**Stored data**
+ + + +

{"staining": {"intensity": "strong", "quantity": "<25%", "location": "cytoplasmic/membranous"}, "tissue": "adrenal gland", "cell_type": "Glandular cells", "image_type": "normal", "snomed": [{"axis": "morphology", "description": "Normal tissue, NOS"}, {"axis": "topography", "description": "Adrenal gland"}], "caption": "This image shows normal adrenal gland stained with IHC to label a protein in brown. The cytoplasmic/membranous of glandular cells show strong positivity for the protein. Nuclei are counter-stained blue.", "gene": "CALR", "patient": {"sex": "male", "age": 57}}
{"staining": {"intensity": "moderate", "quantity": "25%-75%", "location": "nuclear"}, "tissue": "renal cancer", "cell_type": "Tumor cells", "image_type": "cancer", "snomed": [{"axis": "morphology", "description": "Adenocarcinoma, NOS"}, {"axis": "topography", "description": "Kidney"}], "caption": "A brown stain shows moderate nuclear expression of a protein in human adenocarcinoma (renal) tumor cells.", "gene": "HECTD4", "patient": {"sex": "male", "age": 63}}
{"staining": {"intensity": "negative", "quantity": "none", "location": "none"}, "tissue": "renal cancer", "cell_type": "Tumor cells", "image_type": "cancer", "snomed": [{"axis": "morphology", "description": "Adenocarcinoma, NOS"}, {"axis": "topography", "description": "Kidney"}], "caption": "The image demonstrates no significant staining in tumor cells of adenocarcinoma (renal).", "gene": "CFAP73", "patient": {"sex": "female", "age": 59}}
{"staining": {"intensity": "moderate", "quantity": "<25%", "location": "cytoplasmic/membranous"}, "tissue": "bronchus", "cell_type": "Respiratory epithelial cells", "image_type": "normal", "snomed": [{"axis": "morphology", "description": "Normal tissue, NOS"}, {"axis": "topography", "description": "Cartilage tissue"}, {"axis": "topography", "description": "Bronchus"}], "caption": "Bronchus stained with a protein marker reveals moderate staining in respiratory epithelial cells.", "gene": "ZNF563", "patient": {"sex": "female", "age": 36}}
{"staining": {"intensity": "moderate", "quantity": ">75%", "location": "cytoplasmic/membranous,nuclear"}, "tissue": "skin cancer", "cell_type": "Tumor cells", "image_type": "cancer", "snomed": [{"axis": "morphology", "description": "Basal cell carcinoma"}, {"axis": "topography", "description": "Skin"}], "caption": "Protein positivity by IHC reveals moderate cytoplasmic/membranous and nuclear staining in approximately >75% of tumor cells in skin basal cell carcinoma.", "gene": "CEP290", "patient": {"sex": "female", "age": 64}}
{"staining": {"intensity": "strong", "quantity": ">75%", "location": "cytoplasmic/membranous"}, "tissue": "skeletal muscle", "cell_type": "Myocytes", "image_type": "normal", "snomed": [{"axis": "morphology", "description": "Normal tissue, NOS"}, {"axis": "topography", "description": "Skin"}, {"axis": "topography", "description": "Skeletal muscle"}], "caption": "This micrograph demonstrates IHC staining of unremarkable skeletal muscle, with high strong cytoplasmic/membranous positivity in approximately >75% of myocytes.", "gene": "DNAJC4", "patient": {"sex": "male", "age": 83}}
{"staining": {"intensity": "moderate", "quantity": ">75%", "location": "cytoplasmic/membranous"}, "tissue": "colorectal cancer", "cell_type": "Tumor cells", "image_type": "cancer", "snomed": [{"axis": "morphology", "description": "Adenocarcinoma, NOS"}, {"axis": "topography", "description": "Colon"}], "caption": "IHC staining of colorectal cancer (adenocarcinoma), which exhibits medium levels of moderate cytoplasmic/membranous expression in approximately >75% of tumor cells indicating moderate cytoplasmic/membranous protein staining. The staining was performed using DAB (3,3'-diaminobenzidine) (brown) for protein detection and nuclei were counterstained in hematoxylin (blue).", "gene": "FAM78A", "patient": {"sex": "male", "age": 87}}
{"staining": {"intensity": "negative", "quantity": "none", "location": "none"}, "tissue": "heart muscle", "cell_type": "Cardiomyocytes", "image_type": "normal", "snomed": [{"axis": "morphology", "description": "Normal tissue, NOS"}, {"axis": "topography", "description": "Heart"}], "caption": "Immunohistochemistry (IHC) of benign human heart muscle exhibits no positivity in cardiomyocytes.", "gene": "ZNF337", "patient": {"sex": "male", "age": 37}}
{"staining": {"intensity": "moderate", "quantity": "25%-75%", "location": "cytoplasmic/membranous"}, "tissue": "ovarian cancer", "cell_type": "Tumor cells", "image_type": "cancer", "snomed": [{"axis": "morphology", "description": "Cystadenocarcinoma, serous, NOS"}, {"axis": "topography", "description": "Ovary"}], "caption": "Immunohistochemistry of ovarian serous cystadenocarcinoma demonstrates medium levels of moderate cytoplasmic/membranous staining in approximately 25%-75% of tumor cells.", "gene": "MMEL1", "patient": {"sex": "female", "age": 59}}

+ + + +

**EXERCISE REQUIREMENTS**
Each entry must be reproduced verbatim.

**SOLUTION TO THE PROBLEM**
{"staining": {"intensity": "strong", "quantity": "<25%", "location": "cytoplasmic/membranous"}, "tissue": "adrenal gland", "cell_type": "Glandular cells", "image_type": "normal", "snomed": [{"axis": "morphology", "description": "Normal tissue, NOS"}, {"axis": "topography", "description": "Adrenal gland"}], "caption": "This image shows normal adrenal gland stained with IHC to label a protein in brown. The cytoplasmic/membranous of glandular cells show strong positivity for the protein. Nuclei are counter-stained blue.", "gene": "CALR", "patient": {"sex": "male", "age": 57}}
{"staining": {"intensity": "moderate", "quantity": "25%-75%", "location": "nuclear"}, "tissue": "renal cancer", "cell_type": "Tumor cells", "image_type": "cancer", "snomed": [{"axis": "morphology", "description": "Adenocarcinoma, NOS"}, {"axis": "topography", "description": "Kidney"}], "caption": "A brown stain shows moderate nuclear expression of a protein in human adenocarcinoma (renal) tumor cells.", "gene": "HECTD4", "patient": {"sex": "male", "age": 63}}
{"staining": {"intensity": "negative", "quantity": "none", "location": "none"}, "tissue": "renal cancer", "cell_type": "Tumor cells", "image_type": "cancer", "snomed": [{"axis": "morphology", "description": "Adenocarcinoma, NOS"}, {"axis": "topography", "description": "Kidney"}], "caption": "The image demonstrates no significant staining in tumor cells of adenocarcinoma (renal).", "gene": "CFAP73", "patient": {"sex": "female", "age": 59}}
{"staining": {"intensity": "moderate", "quantity": "<25%", "location": "cytoplasmic/membranous"}, "tissue": "bronchus", "cell_type": "Respiratory epithelial cells", "image_type": "normal", "snomed": [{"axis": "morphology", "description": "Normal tissue, NOS"}, {"axis": "topography", "description": "Cartilage tissue"}, {"axis": "topography", "description": "Bronchus"}], "caption": "Bronchus stained with a protein marker reveals moderate staining in respiratory epithelial cells.", "gene": "ZNF563", "patient": {"sex": "female", "age": 36}}
{"staining": {"intensity": "moderate", "quantity": ">75%", "location": "cytoplasmic/membranous,nuclear"}, "tissue": "skin cancer", "cell_type": "Tumor cells", "image_type": "cancer", "snomed": [{"axis": "morphology", "description": "Basal cell carcinoma"}, {"axis": "topography", "description": "Skin"}], "caption": "Protein positivity by IHC reveals moderate cytoplasmic/membranous and nuclear staining in approximately >75% of tumor cells in skin basal cell carcinoma.", "gene": "CEP290", "patient": {"sex": "female", "age": 64}}
{"staining": {"intensity": "strong", "quantity": ">75%", "location": "cytoplasmic/membranous"}, "tissue": "skeletal muscle", "cell_type": "Myocytes", "image_type": "normal", "snomed": [{"axis": "morphology", "description": "Normal tissue, NOS"}, {"axis": "topography", "description": "Skin"}, {"axis": "topography", "description": "Skeletal muscle"}], "caption": "This micrograph demonstrates IHC staining of unremarkable skeletal muscle, with high strong cytoplasmic/membranous positivity in approximately >75% of myocytes.", "gene": "DNAJC4", "patient": {"sex": "male", "age": 83}}
{"staining": {"intensity": "moderate", "quantity": ">75%", "location": "cytoplasmic/membranous"}, "tissue": "colorectal cancer", "cell_type": "Tumor cells", "image_type": "cancer", "snomed": [{"axis": "morphology", "description": "Adenocarcinoma, NOS"}, {"axis": "topography", "description": "Colon"}], "caption": "IHC staining of colorectal cancer (adenocarcinoma), which exhibits medium levels of moderate cytoplasmic/membranous expression in approximately >75% of tumor cells indicating moderate cytoplasmic/membranous protein staining. The staining was performed using DAB (3,3'-diaminobenzidine) (brown) for protein detection and nuclei were counterstained in hematoxylin (blue).", "gene": "FAM78A", "patient": {"sex": "male", "age": 87}}
{"staining": {"intensity": "negative", "quantity": "none", "location": "none"}, "tissue": "heart muscle", "cell_type": "Cardiomyocytes", "image_type": "normal", "snomed": [{"axis": "morphology", "description": "Normal tissue, NOS"}, {"axis": "topography", "description": "Heart"}], "caption": "Immunohistochemistry (IHC) of benign human heart muscle exhibits no positivity in cardiomyocytes.", "gene": "ZNF337", "patient": {"sex": "male", "age": 37}}
{"staining": {"intensity": "moderate", "quantity": "25%-75%", "location": "cytoplasmic/membranous"}, "tissue": "ovarian cancer", "cell_type": "Tumor cells", "image_type": "cancer", "snomed": [{"axis": "morphology", "description": "Cystadenocarcinoma, serous, NOS"}, {"axis": "topography", "description": "Ovary"}], "caption": "Immunohistochemistry of ovarian serous cystadenocarcinoma demonstrates medium levels of moderate cytoplasmic/membranous staining in approximately 25%-75% of tumor cells.", "gene": "MMEL1", "patient": {"sex": "female", "age": 59}}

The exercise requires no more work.